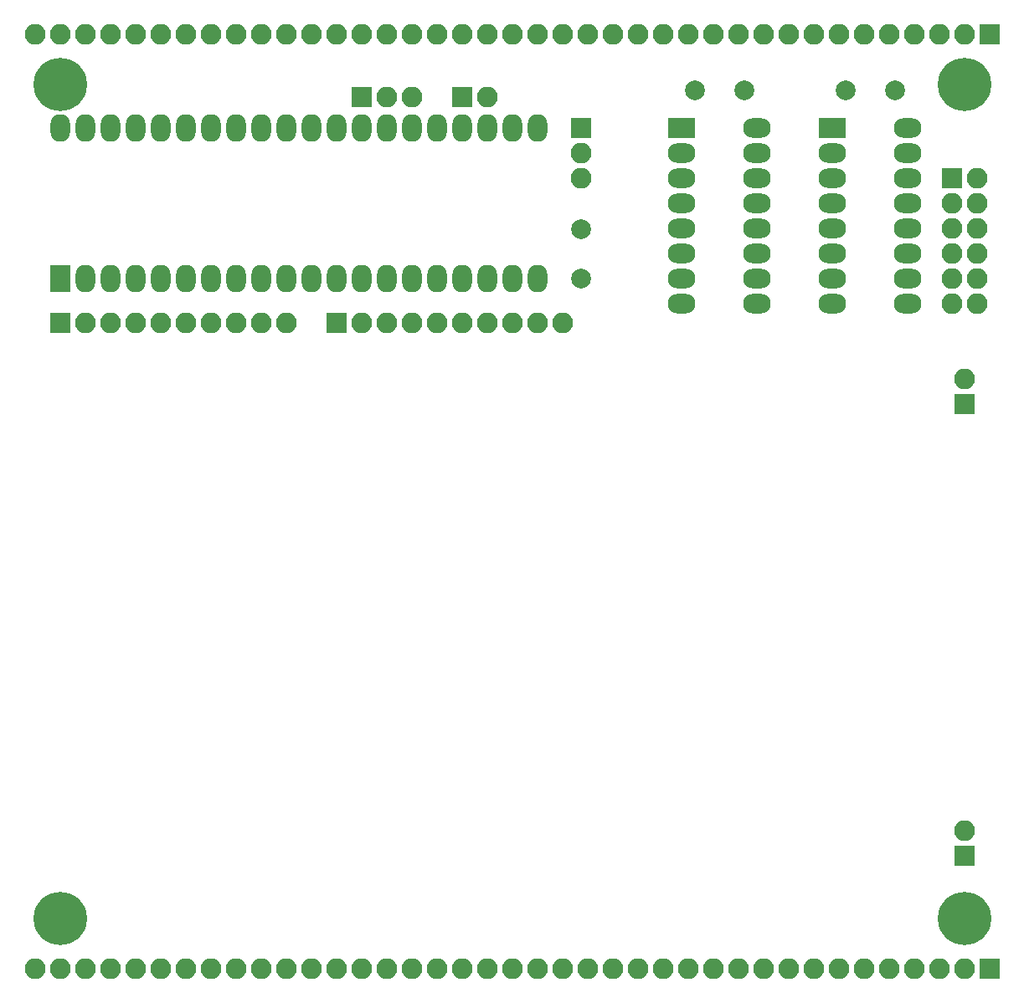
<source format=gbs>
G04 #@! TF.FileFunction,Soldermask,Bot*
%FSLAX46Y46*%
G04 Gerber Fmt 4.6, Leading zero omitted, Abs format (unit mm)*
G04 Created by KiCad (PCBNEW 4.0.7) date 12/31/19 01:00:58*
%MOMM*%
%LPD*%
G01*
G04 APERTURE LIST*
%ADD10C,0.100000*%
%ADD11R,2.100000X2.100000*%
%ADD12O,2.100000X2.100000*%
%ADD13C,5.400000*%
%ADD14C,2.000000*%
%ADD15R,2.800000X2.000000*%
%ADD16O,2.800000X2.000000*%
%ADD17R,2.000000X2.800000*%
%ADD18O,2.000000X2.800000*%
G04 APERTURE END LIST*
D10*
D11*
X198120000Y-145415000D03*
D12*
X195580000Y-145415000D03*
X193040000Y-145415000D03*
X190500000Y-145415000D03*
X187960000Y-145415000D03*
X185420000Y-145415000D03*
X182880000Y-145415000D03*
X180340000Y-145415000D03*
X177800000Y-145415000D03*
X175260000Y-145415000D03*
X172720000Y-145415000D03*
X170180000Y-145415000D03*
X167640000Y-145415000D03*
X165100000Y-145415000D03*
X162560000Y-145415000D03*
X160020000Y-145415000D03*
X157480000Y-145415000D03*
X154940000Y-145415000D03*
X152400000Y-145415000D03*
X149860000Y-145415000D03*
X147320000Y-145415000D03*
X144780000Y-145415000D03*
X142240000Y-145415000D03*
X139700000Y-145415000D03*
X137160000Y-145415000D03*
X134620000Y-145415000D03*
X132080000Y-145415000D03*
X129540000Y-145415000D03*
X127000000Y-145415000D03*
X124460000Y-145415000D03*
X121920000Y-145415000D03*
X119380000Y-145415000D03*
X116840000Y-145415000D03*
X114300000Y-145415000D03*
X111760000Y-145415000D03*
X109220000Y-145415000D03*
X106680000Y-145415000D03*
X104140000Y-145415000D03*
X101600000Y-145415000D03*
D13*
X104140000Y-140335000D03*
X195580000Y-140335000D03*
X195580000Y-55880000D03*
X104140000Y-55880000D03*
D11*
X198120000Y-50800000D03*
D12*
X195580000Y-50800000D03*
X193040000Y-50800000D03*
X190500000Y-50800000D03*
X187960000Y-50800000D03*
X185420000Y-50800000D03*
X182880000Y-50800000D03*
X180340000Y-50800000D03*
X177800000Y-50800000D03*
X175260000Y-50800000D03*
X172720000Y-50800000D03*
X170180000Y-50800000D03*
X167640000Y-50800000D03*
X165100000Y-50800000D03*
X162560000Y-50800000D03*
X160020000Y-50800000D03*
X157480000Y-50800000D03*
X154940000Y-50800000D03*
X152400000Y-50800000D03*
X149860000Y-50800000D03*
X147320000Y-50800000D03*
X144780000Y-50800000D03*
X142240000Y-50800000D03*
X139700000Y-50800000D03*
X137160000Y-50800000D03*
X134620000Y-50800000D03*
X132080000Y-50800000D03*
X129540000Y-50800000D03*
X127000000Y-50800000D03*
X124460000Y-50800000D03*
X121920000Y-50800000D03*
X119380000Y-50800000D03*
X116840000Y-50800000D03*
X114300000Y-50800000D03*
X111760000Y-50800000D03*
X109220000Y-50800000D03*
X106680000Y-50800000D03*
X104140000Y-50800000D03*
X101600000Y-50800000D03*
D14*
X156845000Y-75565000D03*
X156845000Y-70565000D03*
X173355000Y-56515000D03*
X168355000Y-56515000D03*
X188595000Y-56515000D03*
X183595000Y-56515000D03*
D11*
X194310000Y-65405000D03*
D12*
X196850000Y-65405000D03*
X194310000Y-67945000D03*
X196850000Y-67945000D03*
X194310000Y-70485000D03*
X196850000Y-70485000D03*
X194310000Y-73025000D03*
X196850000Y-73025000D03*
X194310000Y-75565000D03*
X196850000Y-75565000D03*
X194310000Y-78105000D03*
X196850000Y-78105000D03*
D11*
X104140000Y-80010000D03*
D12*
X106680000Y-80010000D03*
X109220000Y-80010000D03*
X111760000Y-80010000D03*
X114300000Y-80010000D03*
X116840000Y-80010000D03*
X119380000Y-80010000D03*
X121920000Y-80010000D03*
X124460000Y-80010000D03*
X127000000Y-80010000D03*
D11*
X132080000Y-80010000D03*
D12*
X134620000Y-80010000D03*
X137160000Y-80010000D03*
X139700000Y-80010000D03*
X142240000Y-80010000D03*
X144780000Y-80010000D03*
X147320000Y-80010000D03*
X149860000Y-80010000D03*
X152400000Y-80010000D03*
X154940000Y-80010000D03*
D11*
X195580000Y-133985000D03*
D12*
X195580000Y-131445000D03*
D11*
X195580000Y-88265000D03*
D12*
X195580000Y-85725000D03*
D11*
X144780000Y-57150000D03*
D12*
X147320000Y-57150000D03*
D11*
X156845000Y-60325000D03*
D12*
X156845000Y-62865000D03*
X156845000Y-65405000D03*
D15*
X182245000Y-60325000D03*
D16*
X189865000Y-78105000D03*
X182245000Y-62865000D03*
X189865000Y-75565000D03*
X182245000Y-65405000D03*
X189865000Y-73025000D03*
X182245000Y-67945000D03*
X189865000Y-70485000D03*
X182245000Y-70485000D03*
X189865000Y-67945000D03*
X182245000Y-73025000D03*
X189865000Y-65405000D03*
X182245000Y-75565000D03*
X189865000Y-62865000D03*
X182245000Y-78105000D03*
X189865000Y-60325000D03*
D17*
X104140000Y-75565000D03*
D18*
X152400000Y-60325000D03*
X106680000Y-75565000D03*
X149860000Y-60325000D03*
X109220000Y-75565000D03*
X147320000Y-60325000D03*
X111760000Y-75565000D03*
X144780000Y-60325000D03*
X114300000Y-75565000D03*
X142240000Y-60325000D03*
X116840000Y-75565000D03*
X139700000Y-60325000D03*
X119380000Y-75565000D03*
X137160000Y-60325000D03*
X121920000Y-75565000D03*
X134620000Y-60325000D03*
X124460000Y-75565000D03*
X132080000Y-60325000D03*
X127000000Y-75565000D03*
X129540000Y-60325000D03*
X129540000Y-75565000D03*
X127000000Y-60325000D03*
X132080000Y-75565000D03*
X124460000Y-60325000D03*
X134620000Y-75565000D03*
X121920000Y-60325000D03*
X137160000Y-75565000D03*
X119380000Y-60325000D03*
X139700000Y-75565000D03*
X116840000Y-60325000D03*
X142240000Y-75565000D03*
X114300000Y-60325000D03*
X144780000Y-75565000D03*
X111760000Y-60325000D03*
X147320000Y-75565000D03*
X109220000Y-60325000D03*
X149860000Y-75565000D03*
X106680000Y-60325000D03*
X152400000Y-75565000D03*
X104140000Y-60325000D03*
D15*
X167005000Y-60325000D03*
D16*
X174625000Y-78105000D03*
X167005000Y-62865000D03*
X174625000Y-75565000D03*
X167005000Y-65405000D03*
X174625000Y-73025000D03*
X167005000Y-67945000D03*
X174625000Y-70485000D03*
X167005000Y-70485000D03*
X174625000Y-67945000D03*
X167005000Y-73025000D03*
X174625000Y-65405000D03*
X167005000Y-75565000D03*
X174625000Y-62865000D03*
X167005000Y-78105000D03*
X174625000Y-60325000D03*
D11*
X134620000Y-57150000D03*
D12*
X137160000Y-57150000D03*
X139700000Y-57150000D03*
M02*

</source>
--------
(WHAT THE TASK ASKS)
Every line from the first line of the entries above through the line with "X127000000Y-50800000D03*" must be repeated exactly, and pictures must not be.

(EXPECTED OUTPUT)
<source format=gbs>
G04 #@! TF.FileFunction,Soldermask,Bot*
%FSLAX46Y46*%
G04 Gerber Fmt 4.6, Leading zero omitted, Abs format (unit mm)*
G04 Created by KiCad (PCBNEW 4.0.7) date 12/31/19 01:00:58*
%MOMM*%
%LPD*%
G01*
G04 APERTURE LIST*
%ADD10C,0.100000*%
%ADD11R,2.100000X2.100000*%
%ADD12O,2.100000X2.100000*%
%ADD13C,5.400000*%
%ADD14C,2.000000*%
%ADD15R,2.800000X2.000000*%
%ADD16O,2.800000X2.000000*%
%ADD17R,2.000000X2.800000*%
%ADD18O,2.000000X2.800000*%
G04 APERTURE END LIST*
D10*
D11*
X198120000Y-145415000D03*
D12*
X195580000Y-145415000D03*
X193040000Y-145415000D03*
X190500000Y-145415000D03*
X187960000Y-145415000D03*
X185420000Y-145415000D03*
X182880000Y-145415000D03*
X180340000Y-145415000D03*
X177800000Y-145415000D03*
X175260000Y-145415000D03*
X172720000Y-145415000D03*
X170180000Y-145415000D03*
X167640000Y-145415000D03*
X165100000Y-145415000D03*
X162560000Y-145415000D03*
X160020000Y-145415000D03*
X157480000Y-145415000D03*
X154940000Y-145415000D03*
X152400000Y-145415000D03*
X149860000Y-145415000D03*
X147320000Y-145415000D03*
X144780000Y-145415000D03*
X142240000Y-145415000D03*
X139700000Y-145415000D03*
X137160000Y-145415000D03*
X134620000Y-145415000D03*
X132080000Y-145415000D03*
X129540000Y-145415000D03*
X127000000Y-145415000D03*
X124460000Y-145415000D03*
X121920000Y-145415000D03*
X119380000Y-145415000D03*
X116840000Y-145415000D03*
X114300000Y-145415000D03*
X111760000Y-145415000D03*
X109220000Y-145415000D03*
X106680000Y-145415000D03*
X104140000Y-145415000D03*
X101600000Y-145415000D03*
D13*
X104140000Y-140335000D03*
X195580000Y-140335000D03*
X195580000Y-55880000D03*
X104140000Y-55880000D03*
D11*
X198120000Y-50800000D03*
D12*
X195580000Y-50800000D03*
X193040000Y-50800000D03*
X190500000Y-50800000D03*
X187960000Y-50800000D03*
X185420000Y-50800000D03*
X182880000Y-50800000D03*
X180340000Y-50800000D03*
X177800000Y-50800000D03*
X175260000Y-50800000D03*
X172720000Y-50800000D03*
X170180000Y-50800000D03*
X167640000Y-50800000D03*
X165100000Y-50800000D03*
X162560000Y-50800000D03*
X160020000Y-50800000D03*
X157480000Y-50800000D03*
X154940000Y-50800000D03*
X152400000Y-50800000D03*
X149860000Y-50800000D03*
X147320000Y-50800000D03*
X144780000Y-50800000D03*
X142240000Y-50800000D03*
X139700000Y-50800000D03*
X137160000Y-50800000D03*
X134620000Y-50800000D03*
X132080000Y-50800000D03*
X129540000Y-50800000D03*
X127000000Y-50800000D03*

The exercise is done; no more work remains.